## Problem requirements
Read the records below. Copy each line where the string "Share" occurs.

Extracted entries Block Start

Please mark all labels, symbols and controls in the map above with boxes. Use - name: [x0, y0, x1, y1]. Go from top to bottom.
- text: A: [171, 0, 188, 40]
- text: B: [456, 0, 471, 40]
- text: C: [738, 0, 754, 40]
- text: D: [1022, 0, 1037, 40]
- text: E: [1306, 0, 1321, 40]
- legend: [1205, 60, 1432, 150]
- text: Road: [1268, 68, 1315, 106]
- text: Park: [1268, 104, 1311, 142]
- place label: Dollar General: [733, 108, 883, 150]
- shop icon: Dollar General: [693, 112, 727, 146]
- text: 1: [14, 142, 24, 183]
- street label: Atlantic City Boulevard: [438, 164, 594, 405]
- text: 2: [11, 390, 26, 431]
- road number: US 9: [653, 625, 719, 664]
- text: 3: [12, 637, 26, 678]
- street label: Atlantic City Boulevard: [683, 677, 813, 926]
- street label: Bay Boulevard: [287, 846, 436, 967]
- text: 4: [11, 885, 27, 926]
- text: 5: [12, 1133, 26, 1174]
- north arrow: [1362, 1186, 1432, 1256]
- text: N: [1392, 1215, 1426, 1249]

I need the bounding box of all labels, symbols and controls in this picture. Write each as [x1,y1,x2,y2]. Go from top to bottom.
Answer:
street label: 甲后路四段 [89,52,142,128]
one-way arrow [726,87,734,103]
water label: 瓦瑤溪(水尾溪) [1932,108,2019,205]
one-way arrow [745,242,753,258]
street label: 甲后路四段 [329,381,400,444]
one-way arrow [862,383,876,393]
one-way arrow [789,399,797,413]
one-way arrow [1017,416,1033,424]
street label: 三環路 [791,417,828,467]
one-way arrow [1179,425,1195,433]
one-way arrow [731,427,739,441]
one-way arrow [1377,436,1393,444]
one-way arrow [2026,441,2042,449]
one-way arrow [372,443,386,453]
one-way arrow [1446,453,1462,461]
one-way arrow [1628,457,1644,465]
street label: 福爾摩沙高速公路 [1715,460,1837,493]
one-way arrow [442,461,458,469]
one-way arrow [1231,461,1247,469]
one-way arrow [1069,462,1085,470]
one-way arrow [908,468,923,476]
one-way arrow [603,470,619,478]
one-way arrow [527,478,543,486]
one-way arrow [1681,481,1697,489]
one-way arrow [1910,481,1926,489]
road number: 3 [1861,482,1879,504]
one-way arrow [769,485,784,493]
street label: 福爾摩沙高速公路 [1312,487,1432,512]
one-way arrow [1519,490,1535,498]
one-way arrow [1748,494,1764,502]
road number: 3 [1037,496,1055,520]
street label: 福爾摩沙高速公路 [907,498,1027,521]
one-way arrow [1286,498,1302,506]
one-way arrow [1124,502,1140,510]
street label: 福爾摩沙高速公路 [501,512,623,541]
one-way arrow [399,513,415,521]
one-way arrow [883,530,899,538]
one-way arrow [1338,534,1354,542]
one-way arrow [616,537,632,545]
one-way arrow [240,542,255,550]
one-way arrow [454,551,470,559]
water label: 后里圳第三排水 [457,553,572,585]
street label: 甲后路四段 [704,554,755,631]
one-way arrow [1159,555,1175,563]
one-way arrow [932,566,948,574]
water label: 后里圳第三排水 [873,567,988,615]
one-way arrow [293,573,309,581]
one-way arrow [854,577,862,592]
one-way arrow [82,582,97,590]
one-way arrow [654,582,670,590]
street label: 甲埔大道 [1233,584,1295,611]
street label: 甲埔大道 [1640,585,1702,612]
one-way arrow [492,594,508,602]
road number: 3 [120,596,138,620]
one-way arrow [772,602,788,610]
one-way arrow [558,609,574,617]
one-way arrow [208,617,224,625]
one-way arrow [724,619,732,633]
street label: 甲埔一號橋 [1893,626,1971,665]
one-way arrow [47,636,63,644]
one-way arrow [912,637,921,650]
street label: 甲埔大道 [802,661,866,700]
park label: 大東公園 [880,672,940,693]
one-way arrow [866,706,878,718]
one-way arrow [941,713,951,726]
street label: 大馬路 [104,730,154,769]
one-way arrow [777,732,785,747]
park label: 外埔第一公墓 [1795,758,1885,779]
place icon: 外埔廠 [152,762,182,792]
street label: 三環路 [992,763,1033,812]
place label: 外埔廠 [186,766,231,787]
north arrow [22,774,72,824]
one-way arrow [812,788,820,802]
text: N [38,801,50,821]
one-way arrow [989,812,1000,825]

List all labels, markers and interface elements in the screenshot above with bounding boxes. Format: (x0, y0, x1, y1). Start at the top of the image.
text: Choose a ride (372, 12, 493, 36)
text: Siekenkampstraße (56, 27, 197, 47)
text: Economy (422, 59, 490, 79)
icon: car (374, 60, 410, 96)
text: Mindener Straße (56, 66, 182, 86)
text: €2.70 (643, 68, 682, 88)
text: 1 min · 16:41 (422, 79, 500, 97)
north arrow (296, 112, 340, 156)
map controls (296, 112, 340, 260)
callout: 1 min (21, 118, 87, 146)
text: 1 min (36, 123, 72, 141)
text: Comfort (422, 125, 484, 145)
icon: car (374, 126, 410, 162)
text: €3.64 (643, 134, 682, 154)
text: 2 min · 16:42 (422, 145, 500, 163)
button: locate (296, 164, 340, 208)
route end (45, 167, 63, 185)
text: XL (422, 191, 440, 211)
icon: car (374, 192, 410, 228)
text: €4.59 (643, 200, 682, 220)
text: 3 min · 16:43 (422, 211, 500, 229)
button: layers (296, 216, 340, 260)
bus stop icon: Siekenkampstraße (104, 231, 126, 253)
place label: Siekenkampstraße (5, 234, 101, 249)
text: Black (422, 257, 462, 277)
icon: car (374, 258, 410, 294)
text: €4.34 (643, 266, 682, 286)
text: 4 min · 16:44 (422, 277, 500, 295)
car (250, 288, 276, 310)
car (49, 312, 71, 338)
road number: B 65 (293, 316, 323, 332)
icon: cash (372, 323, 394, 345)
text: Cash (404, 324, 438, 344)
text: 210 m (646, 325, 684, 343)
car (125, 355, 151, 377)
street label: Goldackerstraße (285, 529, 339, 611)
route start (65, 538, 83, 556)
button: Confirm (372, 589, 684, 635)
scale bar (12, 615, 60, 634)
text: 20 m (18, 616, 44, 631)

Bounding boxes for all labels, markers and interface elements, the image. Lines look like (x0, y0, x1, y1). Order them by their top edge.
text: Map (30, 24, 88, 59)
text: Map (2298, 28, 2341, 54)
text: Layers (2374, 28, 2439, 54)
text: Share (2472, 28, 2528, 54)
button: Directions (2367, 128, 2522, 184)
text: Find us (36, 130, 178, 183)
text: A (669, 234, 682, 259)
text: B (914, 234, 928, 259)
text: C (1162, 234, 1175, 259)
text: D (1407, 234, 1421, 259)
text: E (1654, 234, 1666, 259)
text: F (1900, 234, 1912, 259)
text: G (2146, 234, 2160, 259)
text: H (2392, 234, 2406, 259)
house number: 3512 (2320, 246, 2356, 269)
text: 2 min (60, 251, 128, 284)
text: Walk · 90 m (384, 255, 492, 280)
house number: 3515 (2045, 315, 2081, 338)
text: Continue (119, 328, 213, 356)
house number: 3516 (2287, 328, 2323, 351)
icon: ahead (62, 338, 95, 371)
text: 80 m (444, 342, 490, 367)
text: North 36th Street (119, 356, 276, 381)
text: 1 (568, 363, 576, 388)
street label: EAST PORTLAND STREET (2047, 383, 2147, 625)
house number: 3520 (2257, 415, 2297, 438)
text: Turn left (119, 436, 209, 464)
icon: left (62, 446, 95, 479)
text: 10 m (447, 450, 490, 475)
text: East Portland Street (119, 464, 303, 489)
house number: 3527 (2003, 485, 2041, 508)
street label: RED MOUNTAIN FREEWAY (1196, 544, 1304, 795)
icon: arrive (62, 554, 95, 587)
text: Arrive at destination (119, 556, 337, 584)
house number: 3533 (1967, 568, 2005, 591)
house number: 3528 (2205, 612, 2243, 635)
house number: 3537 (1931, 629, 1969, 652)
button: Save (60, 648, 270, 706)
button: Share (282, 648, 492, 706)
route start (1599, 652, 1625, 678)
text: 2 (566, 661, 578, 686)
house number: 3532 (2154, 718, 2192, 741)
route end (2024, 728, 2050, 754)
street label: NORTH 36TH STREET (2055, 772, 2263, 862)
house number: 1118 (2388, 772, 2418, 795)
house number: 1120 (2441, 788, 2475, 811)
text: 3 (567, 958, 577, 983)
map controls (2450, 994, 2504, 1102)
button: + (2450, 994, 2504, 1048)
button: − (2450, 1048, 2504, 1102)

Extracted entries Block End

## Solution for this task
text: Share (2472, 28, 2528, 54)
button: Share (282, 648, 492, 706)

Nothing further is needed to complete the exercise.